How to setup Nutch and Hadoop on Ubuntu 6.06

Prerequisites

To run Hadoop one needs at least 2 computers to make use of a real distributed file system, it can also run on a single machine but than no use is made of the distributed capabilities.

Nutch is written in Java, so the java compiler and runtime are needed as well as ant. Hadoop makes use of ssh clients and servers on all machines. Lucene needs an servlet container, I used tomcat5.

To be able to login as root with su execute the following command and enter the new password for root as prompted.

sudo passwd

Login as root

su

Enable the universe and multiverse repositories by editing the apt sources.list file.

vi /etc/apt/sources.list 

Or execute the following if you are in the Netherlands and are using Ubuntu 6.06 Dapper.

*TASK OBJECTIVE:*
Write out the Nutch and Hadoop setup guide from "How to setup" to "the distributed capabilities.", changing "computers" to "servers" throughout that part.

*EXCERPTED DATA:*
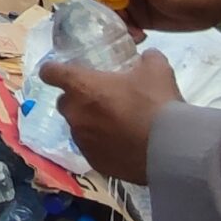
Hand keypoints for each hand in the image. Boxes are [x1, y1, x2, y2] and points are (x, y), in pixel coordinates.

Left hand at [39, 50, 180, 183]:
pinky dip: (102, 145)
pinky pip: (91, 148)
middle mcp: (75, 114)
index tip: (60, 70)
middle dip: (78, 99)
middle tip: (102, 98)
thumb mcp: (156, 69)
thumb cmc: (156, 103)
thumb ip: (145, 59)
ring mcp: (83, 141)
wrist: (169, 148)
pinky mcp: (94, 162)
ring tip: (116, 124)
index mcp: (82, 87)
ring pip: (78, 127)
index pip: (51, 73)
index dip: (54, 70)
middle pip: (65, 102)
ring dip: (90, 123)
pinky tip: (122, 144)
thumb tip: (146, 58)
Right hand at [89, 0, 220, 32]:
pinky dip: (127, 32)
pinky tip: (140, 37)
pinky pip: (123, 25)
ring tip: (135, 34)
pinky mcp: (139, 16)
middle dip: (106, 15)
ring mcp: (131, 0)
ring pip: (110, 14)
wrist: (210, 4)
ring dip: (118, 26)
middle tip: (122, 26)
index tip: (103, 11)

*ANSWER BOX:*
How to setup Nutch and Hadoop on Ubuntu 6.06

Prerequisites

To run Hadoop one needs at least 2 servers to make use of a real distributed file system, it can also run on a single machine but than no use is made of the distributed capabilities.